Um dos nossos grandes marcos é que ao fim de alguns anos, como aconteceu recentemente, algumas destas crianças nos visitem e tenham as suas famílias e a sua vida estruturada. Mais de 60% dos doentes adultos transplantados em crianças respondem aos questionários da OMS e de outras entidades sobre qualidade de vida reconhecendo que têm uma boa ou excelente qualidade de vida.

 

Sendo a única no país, esta unidade acaba por ter um papel muito importante a nível nacional?

É uma unidade de referência. É evidente que existem desvantagens para os doentes que vivem a uma maior distância, mas pelo menos no que diz respeito ao período de vigilância (os primeiros seis meses após a cirurgia), já conseguimos uma rede com vários centros pediátricos de Norte a Sul do país, onde existem especialistas de Gastroenterologia, Nutrição e Hepatologia. Assim, partilhamos com estes centros a vigilância e as consultas, minimizando as deslocações a Coimbra dos doentes que vivem mais longe.

“O facto de termos conseguido formar colegas capazes de responder da mesma maneira que nós durante a vigilância futura destes pacientes foi um trabalho desenvolvido ao longo de 30 anos.”

Quais são os desafios atuais desta unidade e desta área?

Sendo Portugal um país com 10 milhões de habitantes e com menos de 1 milhão e meio de jovens até aos 18 anos, a taxa de transplantação anual é relativamente baixa, mas está de acordo com a população. Portanto, 10 a 12 transplantes por ano é o que centros como o de Boston e outros nos Estados Unidos também fazem, contando com a mesma população de referência em termos de idade até aos 18 anos.

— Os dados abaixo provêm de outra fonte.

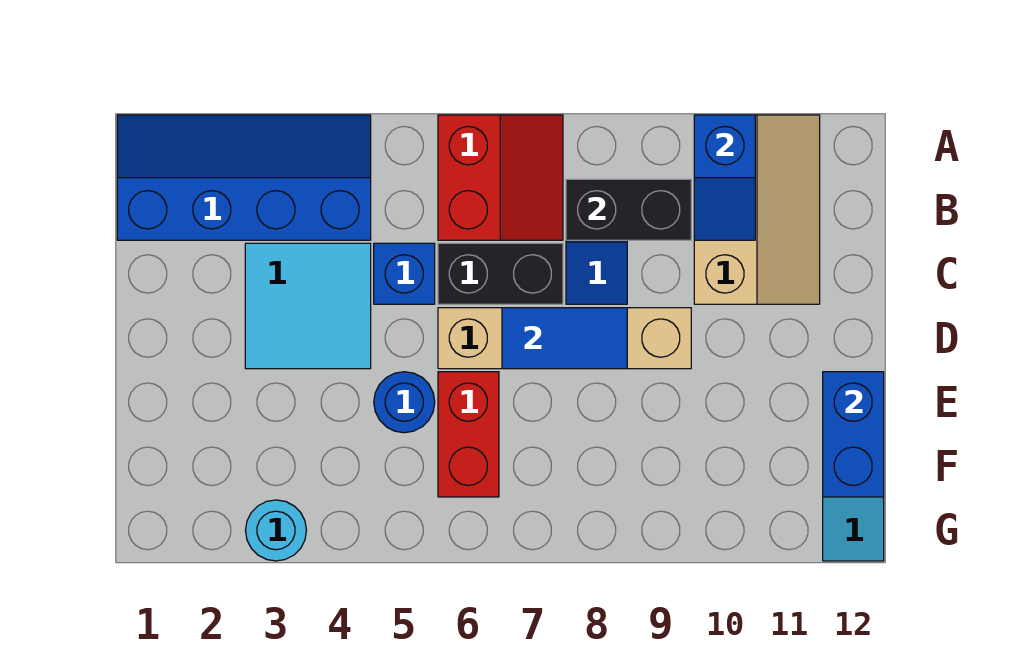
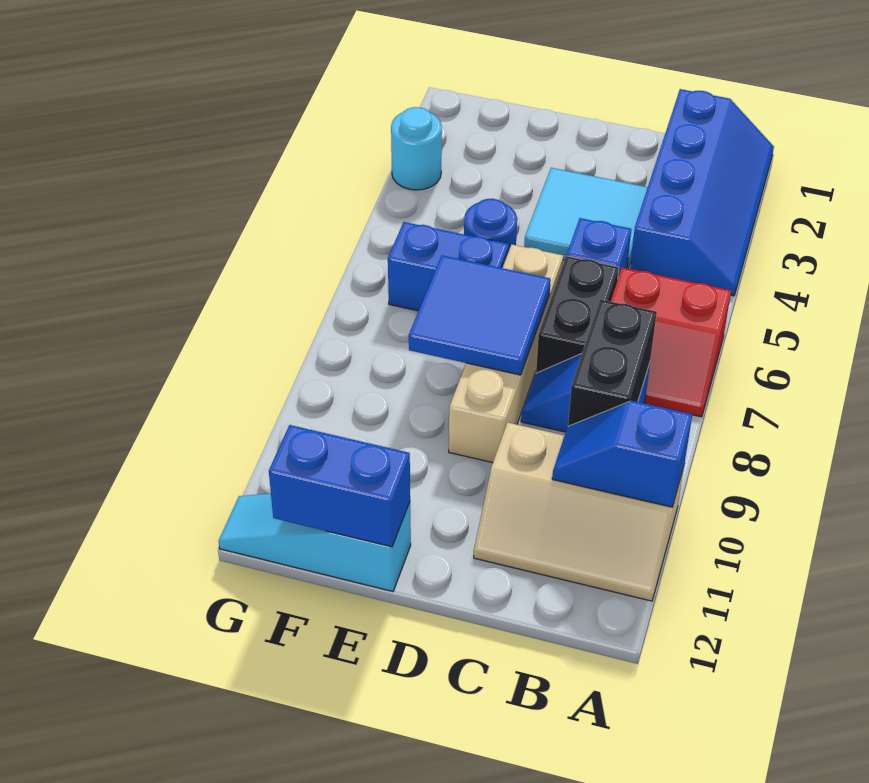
blue tile D7:D8 level 2 -> blue tile D7:E8 level 2
red brick E6:F6 level 1 -> blue brick E6:F6 level 1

Porém, existe aqui um desafio. Por um lado, é bom que não tenhamos tantos doentes e existam alternativas de tratamento. Por outro, em termos de manutenção de uma equipa ao longo dos anos e de manter a sua formação, um programa de baixo volume tem sempre mais limitações.

Gostaríamos de poder ter uma formação contínua dos profissionais mais jovens, bem como elementos de maior informação, mas reconhecemos que efetivamente os recursos humanos dos hospitais têm que ser afetados de acordo com as necessidades globais das instituições. Por esse motivo nunca conseguimos formar mais do que uma pessoa a cada 5 anos, o que de certa forma pode ser limitativo, sobretudo na área cirúrgica.

Além disso, confesso que nos preocupa muito a questão dos PALOP, com os quais temos acordos de saúde reconhecidos nas várias áreas. A área da transplantação hepática pediátrica é uma área, em particular, que cria problemas a esta população emigrante.

Aquando da necessidade de uma transplantação hepática pediátrica, por norma, deslocam-se a Portugal uma mãe ou um pai e uma criança. Existe aqui uma perda familiar, porque estas crianças dificilmente vão voltar aos seus países de origem.

No fundo, o transplante é uma nova doença que lhes pode dar uma melhor qualidade de vida, mas que vai precisar de vigilância e de centros capazes de o fazer ao longo da vida. Dificilmente estas crianças podem voltar, o que cria problemas em termos familiares, mas também em termos de instituições e de governação.

Já temos este problema desde 1997 e, efetivamente, ainda não conseguimos dar resposta de modo a criar uma estrutura que garanta as condições das crianças de modo a regressarem às famílias e de se reagruparem. Isto seria um grande objetivo, mas já era um objetivo praticamente desde o início do programa. Vamos esperar para ver o que é que a geração a seguir vai conseguir fazer, juntamente com as instituições que devem ser naturalmente envolvidas.